深い眠りについた侑士の細い肩を,跡部は何時も揺すった。

しかし,彼は深い眠りについた。
それは目覚める事のない,深い深い眠りなのだ。

跡部の手をそっと止めた男がいた。
少し痩せたどこか侑士を思わせるように見える医師だった。

「貴方が跡部景吾さんですか?彼は息を引き取る前に景吾と譫言のように言っていましたよ…。」

それをきいて,跡部の悲しさは更に増すばかりだった。しかし医師は続けて,小さな子猫を差し出した

「死ぬ間際に抱いていた猫です…この子を庇って道路に飛び出したのかもしれません…。」

「侑士…バカヤロ…こんな猫なんか…。」

「どうなったっていいですか?」

医師は間髪入れずに跡部に真剣な瞳で問いかけた。

「彼が命をかけて守った小さな命です…。命はどれも尊い。
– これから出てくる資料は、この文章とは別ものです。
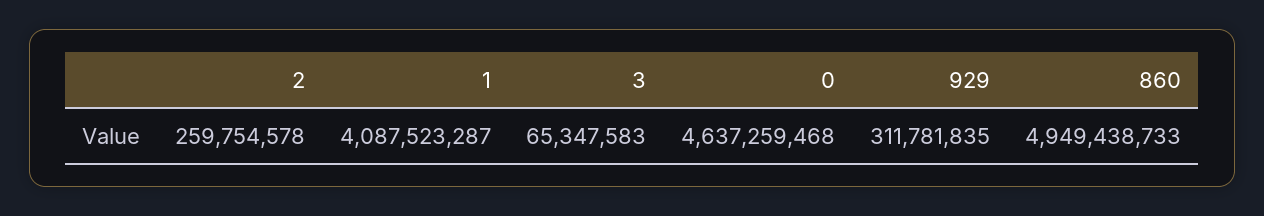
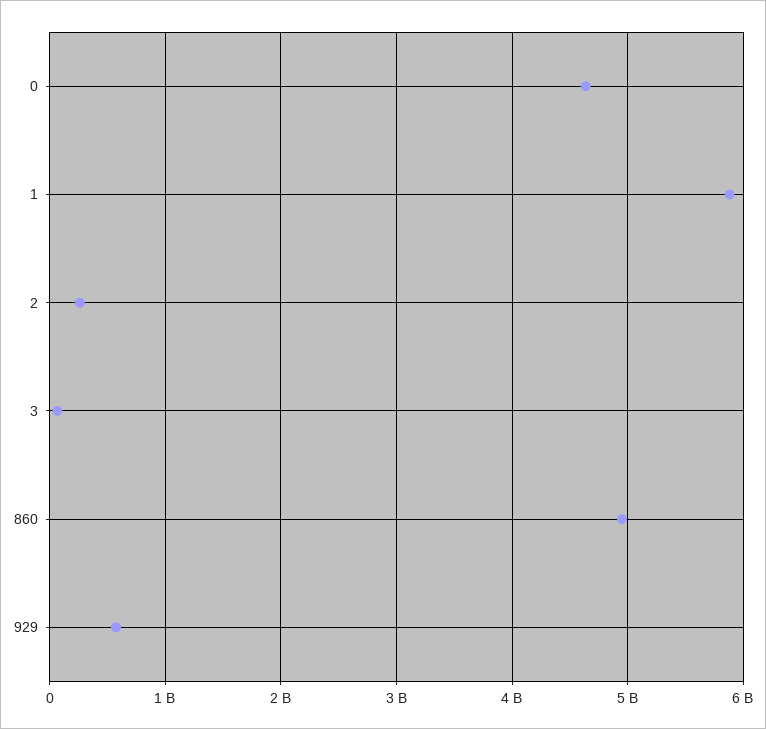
1: 4087523287 -> 5900000000
929: 311781835 -> 600000000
彼のした事に悔いを感じる訳ではないけど,無駄にはしたくないと思わないか?だから跡部さん,貴方も変な考えを起こさないように。…そうだ…こんな言葉を知ってますか?輪廻転生。体はくち落ちても,その魂は生きるという話。もしかするとまた彼に会うかもしれない…。」

医師はそれだけ言い残すと,部屋を後にした。

侑士の腕には漆黒の子猫が抱かれていた。


その夜,侑士の姉と母は姿を見せなかった。


ちなみに,後でわかったことだが,あの医師は偶然にも東京の病院に出張にきていた侑士の父である事を知った。